◆ **Complete lo siguiente**
(1) Reescribe en forma de lista breve el párrafo del texto sobre democracia y economía que empieza «Ese imperio del mercado», conservando sus datos principales.
(2) Redacta el párrafo que seguiría a la última oración del texto sobre democracia y economía.

◆ **Pasaje citado**
::::::::::

La vinculación entre democracia y economía ha hecho bajar los niveles de exigencia. Se trata de llegar a la mayor cantidad de gente posible, lo que implica una descendencia en la calidad. Una mayor audiencia en TV, por ejemplo, supone rebajar el nivel y empobrecer la oferta. Esa misma dinámica se ha impuesto en el resto de las esferas sociales, incluyendo la educación: tenemos una enseñanza obligatoria hasta los dieciséis años, pero el hecho concreto es que los estudiantes llegan cada vez peor preparados a la Universidad. El bajón generalizado de la cultura es constatable: el vocabulario de los jóvenes es cada vez más pobre, el trato a los profesores se ha hecho insolente, los modos de cortesía rayan en la grosería, el nivel de autoexigencia roza el mínimo, se busca lo fácil, lo cómodo, lo que no requiere esfuerzo...

Ese imperio del mercado ha acabado con el 'Estado de bienestar' como máxima realización de la socialdemocracia. Ésta había conseguido corregir los excesos del mercado, mediante una redistribución de bienes y servicios, a favor de las clases menos favorecidas, pero el aumento de la longevidad por un lado, y la disminución de la natalidad, por otro, han desequilibrado el sistema: el exceso de gasto que produce el aumento de las clases pasivas no puede sufragarse con una disminución creciente de la población activa.

::::::::::

(Registros extraídos de un conjunto de datos)
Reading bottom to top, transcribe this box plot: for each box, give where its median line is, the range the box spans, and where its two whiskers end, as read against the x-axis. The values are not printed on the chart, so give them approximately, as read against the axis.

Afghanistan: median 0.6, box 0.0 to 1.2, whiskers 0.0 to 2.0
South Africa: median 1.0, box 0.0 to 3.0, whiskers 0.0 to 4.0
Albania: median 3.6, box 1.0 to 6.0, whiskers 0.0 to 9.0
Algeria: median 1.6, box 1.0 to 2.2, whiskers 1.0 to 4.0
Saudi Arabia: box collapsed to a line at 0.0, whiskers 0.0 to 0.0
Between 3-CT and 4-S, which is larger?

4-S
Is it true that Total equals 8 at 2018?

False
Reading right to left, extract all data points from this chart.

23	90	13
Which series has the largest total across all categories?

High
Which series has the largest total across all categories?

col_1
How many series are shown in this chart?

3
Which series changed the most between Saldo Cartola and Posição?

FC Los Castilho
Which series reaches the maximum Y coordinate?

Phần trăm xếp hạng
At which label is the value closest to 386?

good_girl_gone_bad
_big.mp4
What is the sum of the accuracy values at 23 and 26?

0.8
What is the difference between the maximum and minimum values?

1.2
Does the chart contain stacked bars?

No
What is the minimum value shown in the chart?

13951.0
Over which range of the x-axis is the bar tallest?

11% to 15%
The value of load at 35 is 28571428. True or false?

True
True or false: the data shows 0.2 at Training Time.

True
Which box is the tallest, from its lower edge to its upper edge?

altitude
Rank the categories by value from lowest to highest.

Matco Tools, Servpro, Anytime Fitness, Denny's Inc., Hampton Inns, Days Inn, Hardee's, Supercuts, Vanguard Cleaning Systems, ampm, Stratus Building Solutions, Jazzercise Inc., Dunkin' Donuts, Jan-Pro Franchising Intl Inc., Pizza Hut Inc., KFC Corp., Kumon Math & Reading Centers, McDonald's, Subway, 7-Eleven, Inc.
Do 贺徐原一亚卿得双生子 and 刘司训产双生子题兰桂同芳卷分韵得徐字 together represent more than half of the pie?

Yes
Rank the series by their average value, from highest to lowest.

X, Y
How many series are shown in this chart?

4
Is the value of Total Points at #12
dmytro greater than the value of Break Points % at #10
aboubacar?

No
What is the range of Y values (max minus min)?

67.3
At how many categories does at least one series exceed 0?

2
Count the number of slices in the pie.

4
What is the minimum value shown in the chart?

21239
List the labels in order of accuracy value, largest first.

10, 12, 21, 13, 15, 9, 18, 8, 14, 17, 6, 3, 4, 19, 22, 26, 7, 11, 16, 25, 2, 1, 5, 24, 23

::::::::::

◆ **Respuestas por tarea**
(1)
- El imperio del mercado ha acabado con el Estado de bienestar, máxima realización de la socialdemocracia.
- La socialdemocracia había corregido los excesos del mercado al redistribuir bienes y servicios a favor de las clases menos favorecidas.
- El aumento de la longevidad y la disminución de la natalidad han desequilibrado el sistema.
- El mayor gasto que generan las clases pasivas no puede financiarse con una población activa cada vez menor.

(2)
Esta descripción de la crisis del 'Estado de bienestar' se hace más sombría cuando comprobamos que lo que ha entrado en bancarrota es el sistema de civilización que habíamos heredado. Fuimos educados en un mundo donde el trabajo como contrapartida del capital, ocupaba un lugar neurálgico dentro del sistema, y hoy nos encontramos con que el trabajo industrial lo realizan las máquinas con la ayuda de muy pocos trabajadores, que se limitan a apretar botones y hacer conexiones. Antes se hablaba de la 'explotación del hombre por el hombre'; hoy nos encontramos con masas de excluidos que ocupan los márgenes del sistema. Nos encaminamos a una 'cultura del ocio', pero los trabajadores todavía hablan del 'derecho de huelga' sin darse cuenta de que los empresarios no les necesitan. Antes se hablaba de la 'lucha de clases' -y todavía lo hacen algunos- sin que nos hayamos dado cuenta de que el 'proletariado' ha desaparecido -al menos, en el sentido clásico de la expresión-. Estamos necesitando con urgencia un nuevo vocabulario y otras categorías para el análisis de la realidad.

Vuelvo a insistir en lo que he dicho otras veces. Estamos en una 'mutación histórica' de consecuencias incalculables. En esta situación necesitamos pensadores y expertos de primer orden, talentos nuevos e inéditos que hagan frente a la gravedad de la crisis. Superar el estado de 'mercadería' en que nos encontramos; volver a construir e implantar valores, reivindicando el principio de excelencia, que desde hace tanto tiempo dejó de tener vigencia entre nosotros.

José Luis Abellán es presidente del Ateneo de Madrid.